I was not in the studio much October and I too get nervous about coming back to take that first class. I was nervous because I am supposed to be able to do everything but the reality is, why I should I get nervous. I am human. I thought I would plank while away, and I did not. I walked a lot as we toured Ireland, but that was the extent of the physical activity. But here is the deal. It is okay to take a break but it just as important, even more important to come back. and not to delay in coming back. I took Calla’s T-Barre-X Circuit Class on Monday morning. Wow! Great class! She has such positivity, encouragement, excitement and energy, that it made me work hard, challenge myself and give me the confidence I needed to say that I could do it. But most of all, we had fun! So the days of “I have to much to do” are over and I will commit myself to come in and get back at it. “Barre all excuses.” I took that first class and now I just need to keep going. I felt a little weak, but I AM strong and my muscles remember that strength and are building back up to it.
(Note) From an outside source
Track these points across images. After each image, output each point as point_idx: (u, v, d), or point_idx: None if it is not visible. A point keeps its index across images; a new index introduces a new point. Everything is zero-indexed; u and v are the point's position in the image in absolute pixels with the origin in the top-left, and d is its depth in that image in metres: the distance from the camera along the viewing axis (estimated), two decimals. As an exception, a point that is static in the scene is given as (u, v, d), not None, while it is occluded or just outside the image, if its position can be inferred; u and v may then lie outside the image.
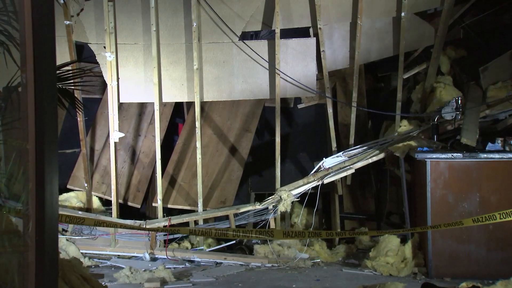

Last Wednesday, I had the honor of being a speaker at the Duneland Chamber’s First Annual Hatta Girl Event. I spoke about having time for yourself, which is basically a speech reminding myself of what I need to do. For those of you who were not able to go, here is a little bit what I wrote…
Hatta Girl 2017
Every January, I take some time to set resolutions for the New Year and on my list is to find “balance”; balance between work and life. This was a goal before having children and is even more so now with a family. I never felt like I could do it all, pulled in many directions. I still feel that way, however, now, I finally feel better about the idea of Balance, this idea of Balance will not be on my New Years resolution list. Why? Well, because there is no such thing a perfect balance; it is an idea not a reality. As women, we instead jump from one task to the next and that is the key; we are not “multitasking” rather we are just good at doing “multiple” tasks. We can be mom and be wife and be successful in any career choice as well. There is no reason to choose one role or the other. It just so happens, that in my life, I switch from one hat to the next quite a bit but at one single moment, I am either mom or the next minute Barre + Beyond owner. In addition, I wear many more “hats”
So this year, “balance” will not be on my list. Rather my goal is to BE PRESENT. Be in the moment and focus on the task at hand; to stop planning and stop stressing. So when my children are talking to me about a friend at school, I will put my phone down and listen and be present. When my husband calls in the middle of his workday, to stop what I am doing and be present. When I’m taking my beagle Ellie for a walk, to be present and just walk, not on the phone and not thinking about anything but feeling the air, watching the birds.
So the question is how we, yes, us, the women in this room, wear all the hats we wear? The answer is focus. But how do we achieve that focus when we are challenged with so many tasks. For me, it was ballet. By the age of 15, I was dancing 30-40 hours a week at a top pre-professional ballet school, on top of attending a prominent All- Girl’s High School. I had to learn the concept of time management on an extreme level. I learned how to focus. Dancing talk me how to focus; not just the idea of how to focus on my muscles but how to channel that focus from movement to studies. Personally, the exercise was an outlet physically and mentally and I needed that time for myself in order to be able to sit down to study. I needed dance even more during my years at Duke University, when I added a whole new social aspect that I steered clear from in high school. I met my husband, then just a guy I like to chat with, now my husband of 12 years. He taught me more about focus at the task at hand in order to be the most efficient. He taught me how to have fun and work hard. He has given so much of himself to our family and me and when we moved to Chesterton 5 years ago, I found myself with an opportunity to do what I love.
I opened the studio when Liza, my youngest, was just 6 weeks old. The goal for the studio was and is to empower women to achieve not only physical strength but also mental strength; a toughness that carries beyond the barre into everyday life. Now, I understand even more as I wear all my hats, that I need barre, just as I needed dance back in high school. It is like you may need your run, or your bike ride or your alone time. I need that time for myself to be able to focus; to be able to be present.; to be a good mom; to be an active community member; to be a Hebrew teacher for our temple’s children; to be a best friend to my husband; to be a role model for my children; and to be here today.
I’m honored to be up here with all the other ladies today. Hats off to all our ladies and thank your for sharing barre love with me today. Let’s scratch The Idea of balance. Take time for yourself to help you focus; to help you just Be present; Be Beautiful; Be You. Cheers!